Le catalyseur qui a vraiment déclenché les achats est plutôt à chercher sur le marché pétrolier. En effet, la bonne volonté manifestée par la Russie – par la voix de Vladimir Poutine lors d'un congrès en Turquie – de geler voire réduire sa production de pétrole, a soutenu les cours de l'or noir. Vers 17h30, le baril de WTI cotait 51,34 dollars, en hausse de 3,07% et celui de brent valait 53,33 dollars, en croissance de 2,72%, au plus haut depuis août 2015. Ces déclarations du président russe interviennent quelques jours après la signature, par les pays membres de l'Opep, d'un accord prévoyant la réduction de leur production quotidienne de 33,47 millions de barils (en août) à une fourchette 32,5-33 millions.

Logiquement, les valeurs pétrolières ont profité de cette évolution favorable des cours du brut : Vallourec a terminé en tête du SBF 120 avec une hausse de 6,65%, Technip a gagné 2,4% et Total 1,97%.

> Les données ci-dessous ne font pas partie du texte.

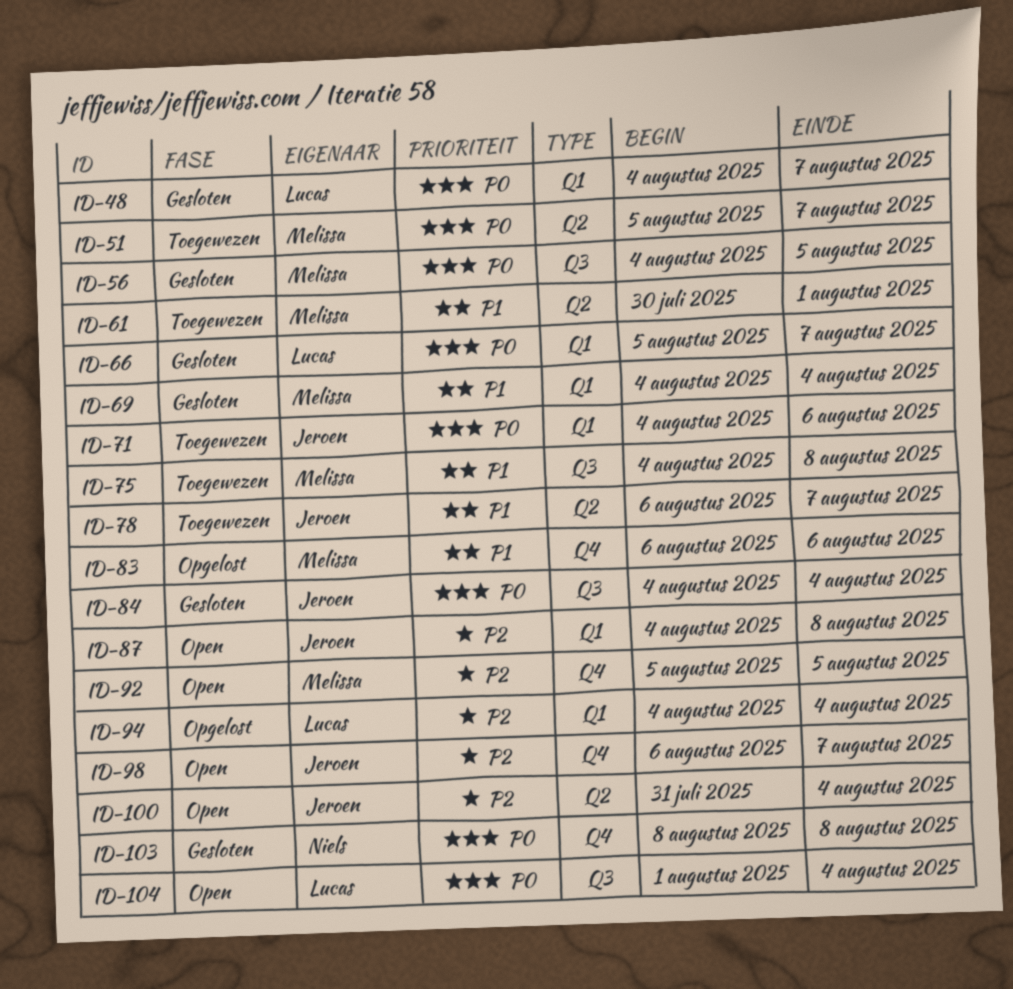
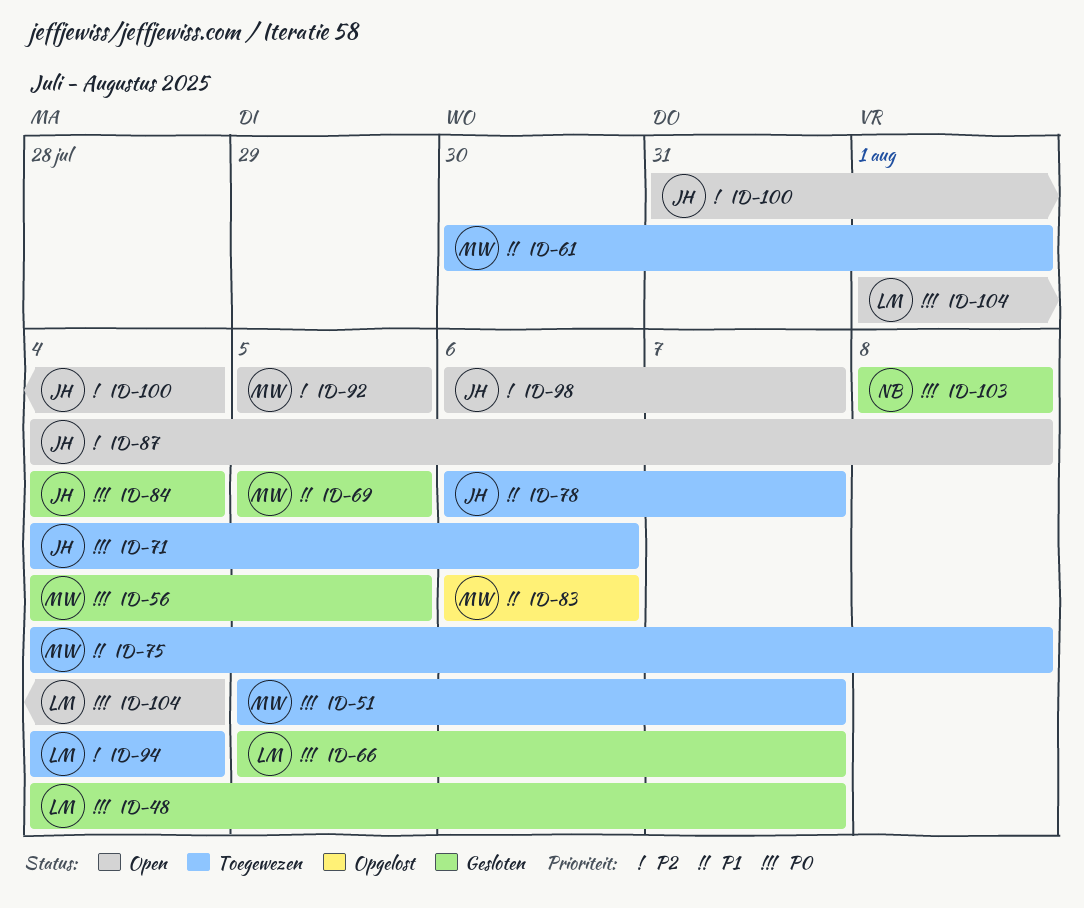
ID-69, start: Aug 4 -> Aug 5
ID-69, due: Aug 4 -> Aug 5
ID-94, status: Opgelost -> Toegewezen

D'autres valeurs ont bénéficié d'actualités spécifiques favorables. C'est le cas de Thales qui, fort du relèvement de notation de S&P, a gagné 2,09%. De son côté, Vivendi a été soutenu par le renforcement de Bolloré à son capital.

En revanche, Ingenico (-1,68%) a signé une des plus fortes baisses du SBF 120 après la dégradation de recommandation de Barclays.